Some Christmas Poets

Throughout December we seem to be bombarded by Christmas tunes. Some are rather over optimistic: ‘I wish it could be Christmas everyday’ (really?). A great tune can have an odd message: ‘A spaceman came travelling’. Some tug the heart strings: ‘Feed the world, let them know it’s Christmas time’.

There is of course a long tradition of Christmas music. JS Bach’s Christmas Oratorio, Handel’s Messiah, and for many, Christmas is not Christmas without a carol from John Rutter.

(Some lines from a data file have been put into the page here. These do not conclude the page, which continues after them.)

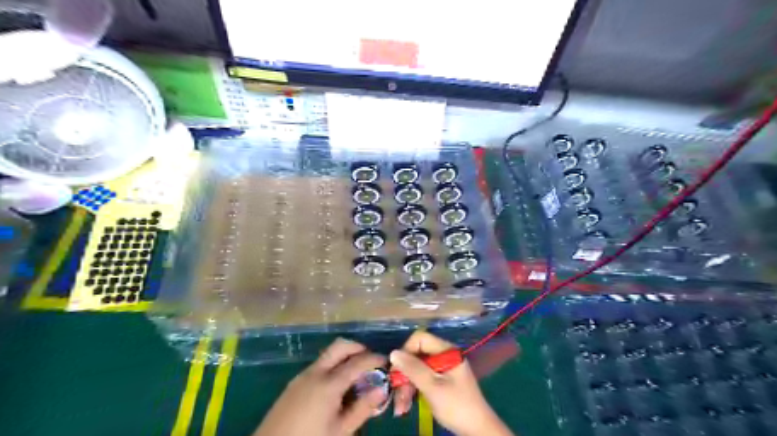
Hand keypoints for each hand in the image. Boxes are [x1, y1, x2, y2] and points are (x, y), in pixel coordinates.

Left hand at [254, 338, 386, 434]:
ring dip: (345, 356)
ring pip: (329, 354)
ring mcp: (303, 375)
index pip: (358, 361)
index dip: (375, 358)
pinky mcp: (295, 381)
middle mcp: (315, 372)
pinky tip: (337, 385)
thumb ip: (362, 408)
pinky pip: (319, 364)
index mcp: (329, 384)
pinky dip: (333, 365)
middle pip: (340, 346)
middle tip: (371, 361)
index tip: (386, 361)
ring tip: (356, 374)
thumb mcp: (340, 431)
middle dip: (358, 348)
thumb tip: (382, 390)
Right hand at [392, 330, 514, 435]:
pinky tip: (406, 405)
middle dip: (404, 374)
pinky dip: (413, 390)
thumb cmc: (456, 405)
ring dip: (406, 386)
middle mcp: (444, 355)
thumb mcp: (432, 386)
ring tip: (400, 406)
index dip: (406, 351)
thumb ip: (413, 368)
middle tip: (396, 393)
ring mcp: (443, 368)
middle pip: (417, 355)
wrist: (477, 430)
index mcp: (446, 350)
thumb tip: (393, 353)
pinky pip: (422, 379)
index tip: (397, 370)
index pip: (420, 339)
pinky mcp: (441, 381)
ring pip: (417, 369)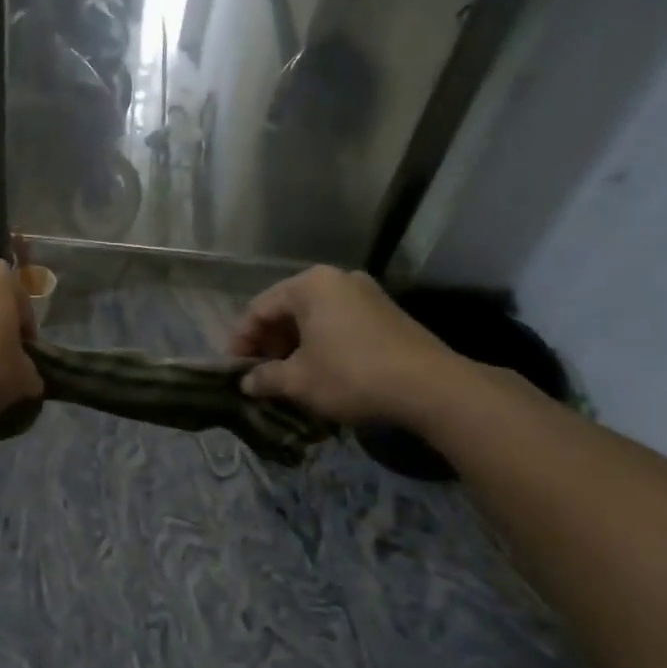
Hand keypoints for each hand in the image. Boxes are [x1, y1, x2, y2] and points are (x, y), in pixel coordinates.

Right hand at [229, 266, 462, 424]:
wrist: (431, 388)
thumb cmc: (352, 376)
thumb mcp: (298, 381)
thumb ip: (265, 378)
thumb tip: (246, 382)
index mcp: (310, 285)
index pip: (259, 308)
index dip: (241, 340)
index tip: (234, 370)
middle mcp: (337, 279)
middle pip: (287, 309)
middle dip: (269, 342)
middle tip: (260, 373)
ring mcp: (366, 293)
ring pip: (314, 317)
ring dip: (294, 345)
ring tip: (287, 376)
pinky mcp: (386, 313)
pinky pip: (338, 323)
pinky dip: (321, 344)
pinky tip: (320, 371)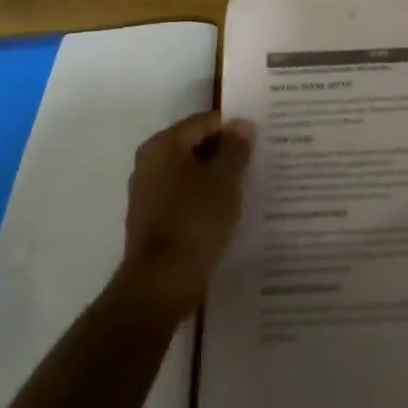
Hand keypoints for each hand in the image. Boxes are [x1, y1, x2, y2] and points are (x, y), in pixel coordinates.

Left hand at [121, 109, 253, 316]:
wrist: (160, 285)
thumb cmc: (195, 221)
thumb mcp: (225, 179)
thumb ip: (235, 147)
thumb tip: (242, 124)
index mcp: (164, 144)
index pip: (206, 122)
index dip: (235, 128)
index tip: (260, 141)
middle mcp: (149, 162)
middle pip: (196, 145)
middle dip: (225, 152)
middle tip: (257, 162)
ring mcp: (147, 192)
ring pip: (190, 172)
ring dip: (215, 177)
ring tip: (245, 187)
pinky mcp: (150, 220)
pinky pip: (183, 196)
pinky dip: (203, 198)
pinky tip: (225, 211)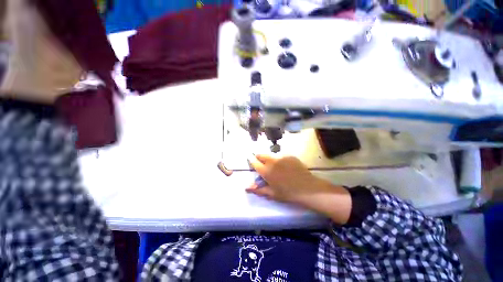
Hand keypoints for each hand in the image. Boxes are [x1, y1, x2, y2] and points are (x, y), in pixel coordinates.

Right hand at [247, 154, 351, 223]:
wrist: (307, 188)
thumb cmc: (288, 193)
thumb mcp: (272, 193)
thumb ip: (258, 189)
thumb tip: (246, 187)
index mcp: (266, 171)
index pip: (254, 163)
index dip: (251, 160)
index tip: (250, 159)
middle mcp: (272, 161)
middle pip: (262, 155)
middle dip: (259, 156)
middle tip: (260, 160)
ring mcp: (281, 157)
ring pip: (271, 155)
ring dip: (269, 158)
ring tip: (274, 164)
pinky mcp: (290, 156)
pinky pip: (281, 156)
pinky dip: (280, 159)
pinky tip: (285, 166)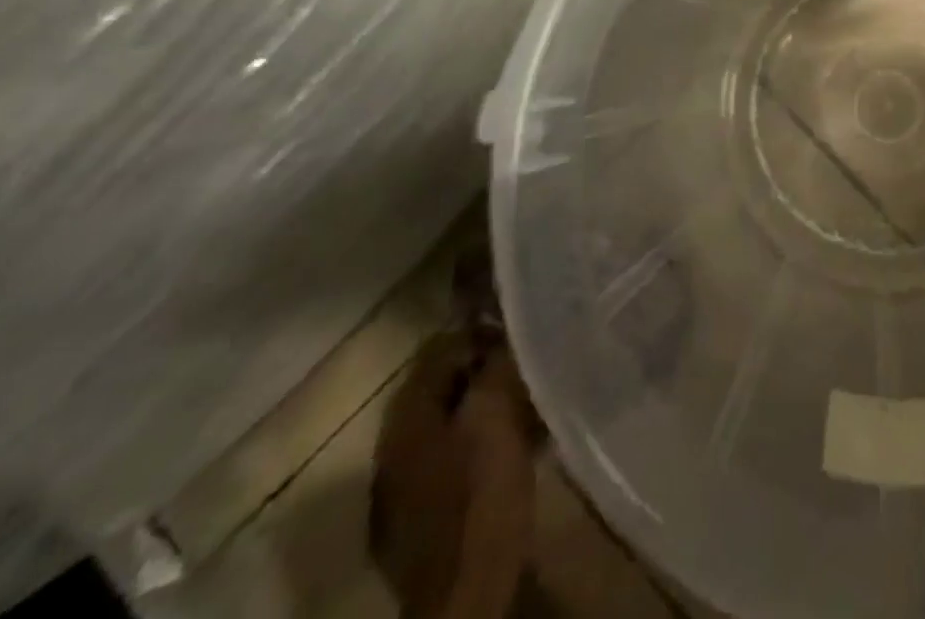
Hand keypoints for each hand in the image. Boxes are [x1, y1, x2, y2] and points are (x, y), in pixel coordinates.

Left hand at [370, 332, 538, 618]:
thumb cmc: (480, 495)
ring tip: (531, 406)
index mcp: (405, 416)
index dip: (481, 334)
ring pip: (452, 423)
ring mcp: (402, 487)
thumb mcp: (497, 414)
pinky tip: (516, 450)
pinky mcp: (421, 518)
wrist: (464, 596)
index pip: (439, 348)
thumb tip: (506, 333)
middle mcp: (393, 445)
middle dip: (487, 373)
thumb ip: (497, 365)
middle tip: (529, 368)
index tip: (520, 334)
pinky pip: (455, 459)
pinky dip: (484, 445)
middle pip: (444, 388)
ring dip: (488, 409)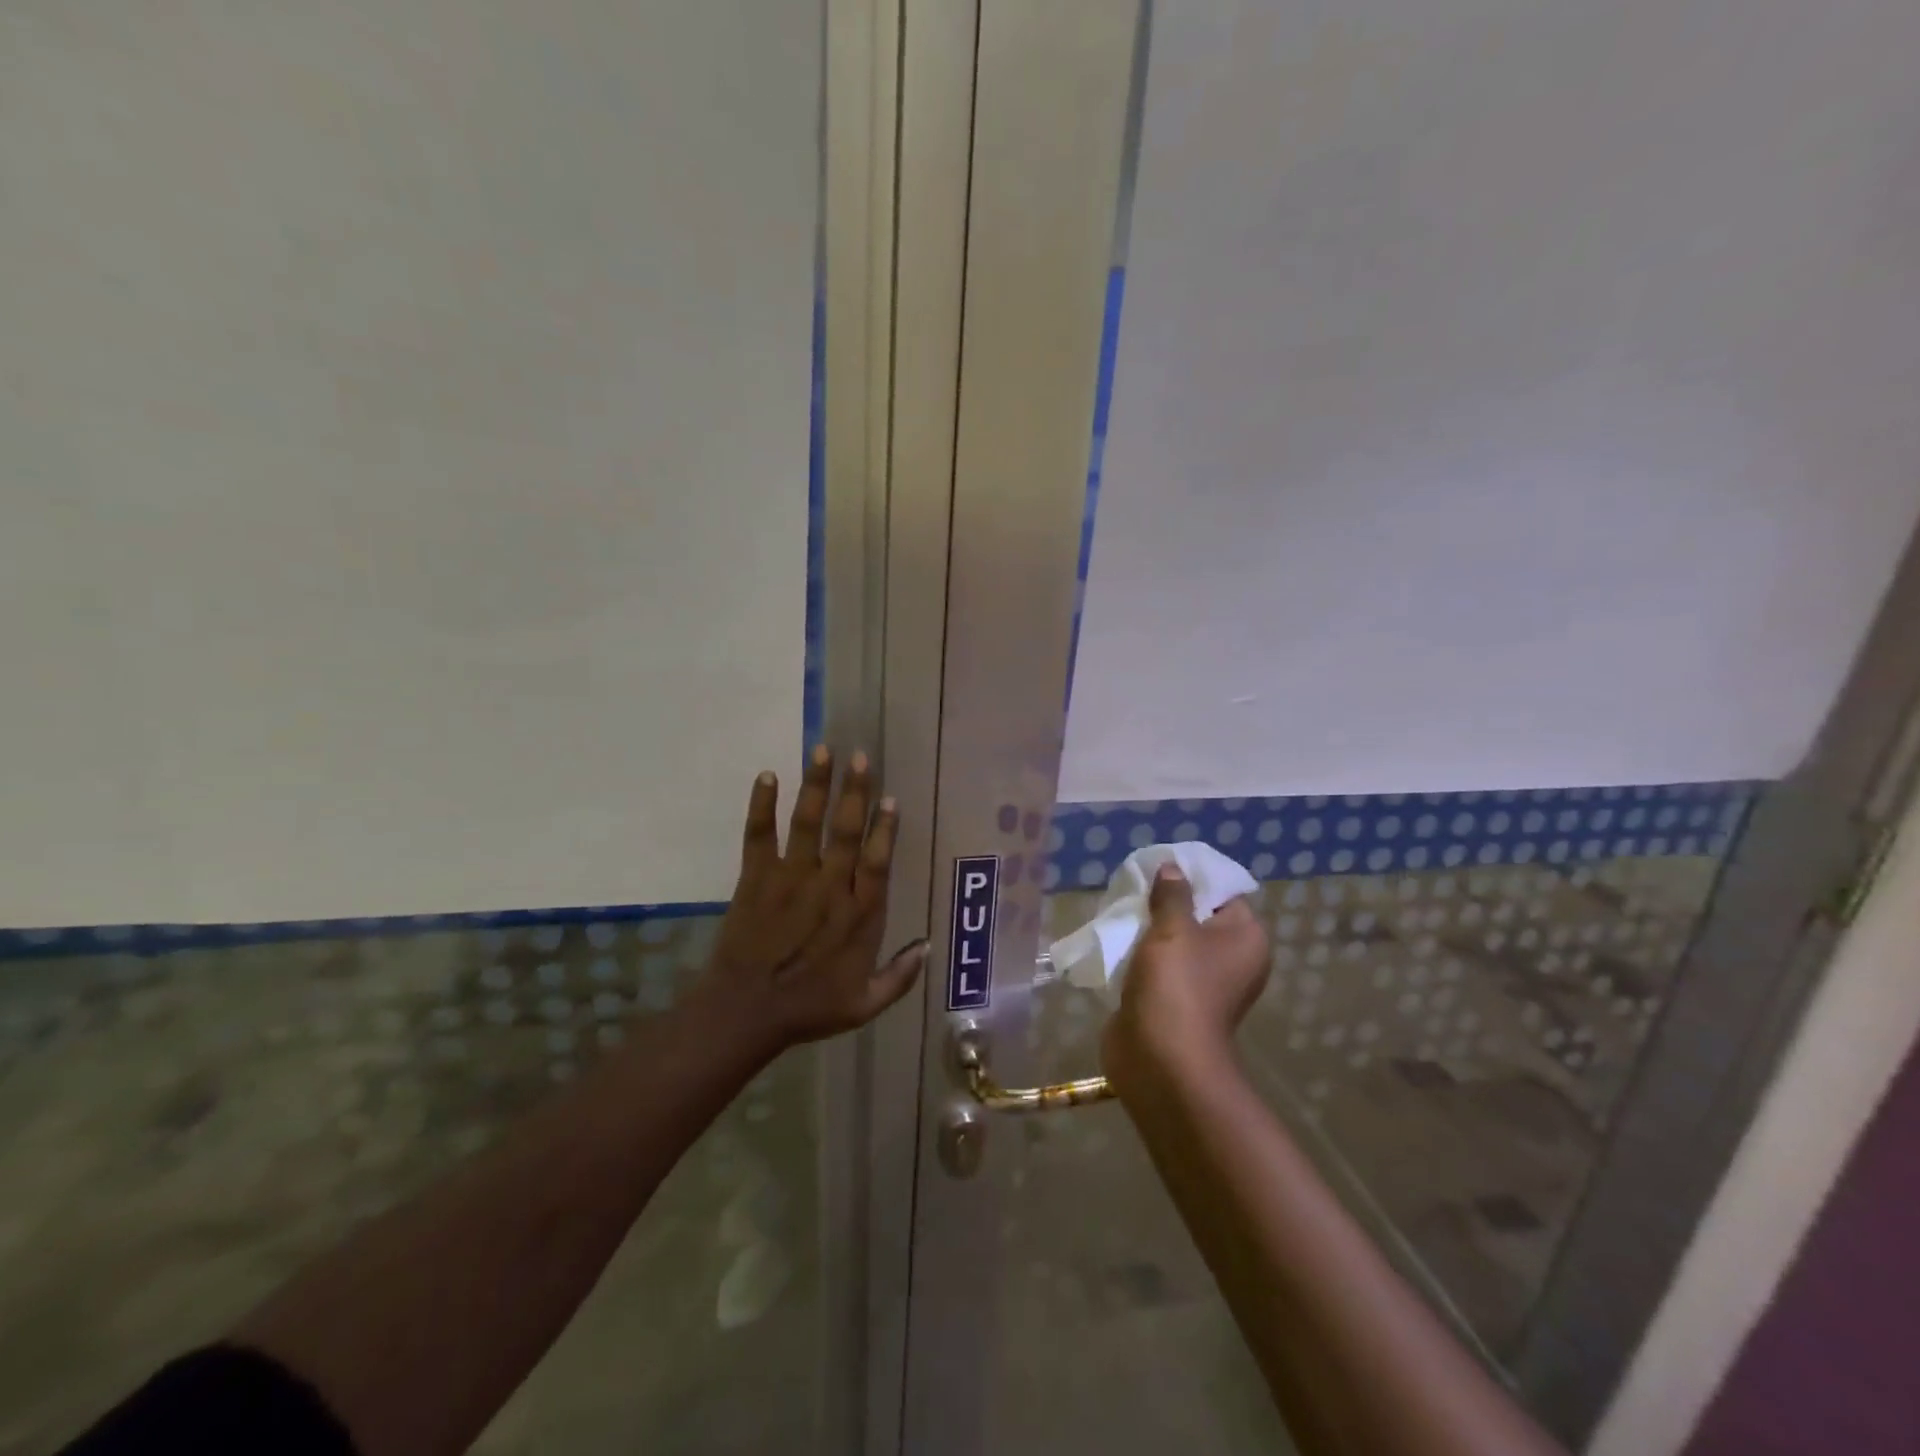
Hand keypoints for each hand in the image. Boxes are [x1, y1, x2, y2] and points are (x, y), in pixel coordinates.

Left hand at [693, 746, 926, 1055]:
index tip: (890, 798)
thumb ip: (899, 976)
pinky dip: (762, 805)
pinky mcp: (756, 878)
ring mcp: (790, 879)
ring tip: (823, 750)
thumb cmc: (808, 1008)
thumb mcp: (864, 1005)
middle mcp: (829, 888)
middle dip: (855, 792)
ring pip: (808, 824)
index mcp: (859, 915)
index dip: (885, 829)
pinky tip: (767, 775)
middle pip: (846, 832)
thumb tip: (927, 947)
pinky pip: (759, 835)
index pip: (878, 861)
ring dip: (817, 785)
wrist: (745, 1013)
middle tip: (861, 757)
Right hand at [1102, 864, 1269, 1094]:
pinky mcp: (1174, 1000)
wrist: (1160, 1059)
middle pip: (1197, 915)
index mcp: (1245, 939)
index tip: (1159, 866)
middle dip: (1164, 902)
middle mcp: (1231, 959)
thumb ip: (1171, 894)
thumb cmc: (1177, 985)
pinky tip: (1115, 939)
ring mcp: (1202, 983)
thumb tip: (1171, 868)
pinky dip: (1139, 954)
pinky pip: (1158, 965)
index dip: (1192, 877)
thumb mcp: (1173, 928)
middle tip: (1134, 885)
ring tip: (1120, 909)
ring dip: (1148, 928)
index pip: (1223, 893)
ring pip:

Poets have also been inspired by Christmas. John Benjamin exclaims:

‘And is it true? And is it true,
This most tremendous tale of all, Seen in a stainless window’s hue, A Baby in an ox’s stall:
The maker of the stars and sea Becomes a Child on earth for me?’

One of U A Fanthorpe’s Christmas Card poems, BC - AD, comments:

‘This was the moment when ever energetic Romans Could find nothing better to do
Than counting heads in remote provinces.
And this was the moment

When a few farm workers and three Members of an obscure Persian sect Walked haphazard by starlight straight Into the kingdom of heaven.’

Rowan Williams is a fine poet as well as theologian.On the arrival of the Christ child he tells us:

‘He will come like dark.
One evening when the bursting red December sun draws up the sheet and penny-masks its eyes to yield the star-snowed field of the sky.’

Perhaps my favourite poem comes from the time of Oliver Cromwell, when Christmas was banned and people were put in jail for attending church on Christmas Day (all in the cause of Puritanism). Matthew Hale was very fond of Christmas, prepared to put up with the indignity of imprisonment and wrote one of the most poignant Christmas poems.

‘But art thou come, dear Saviour? Hath Thy love Thus made Thee stoop, and leave thy throne above? ...Dear Lord...I have a room...
And with Thy leave, I’ll fetch some flowers that grow In Thine own garden, faith, and love to Thee;
With these I’ll dress it up, and these shall be
My rosemary and bays, yet when my best
Is done, the room’s not fit for such a Guest.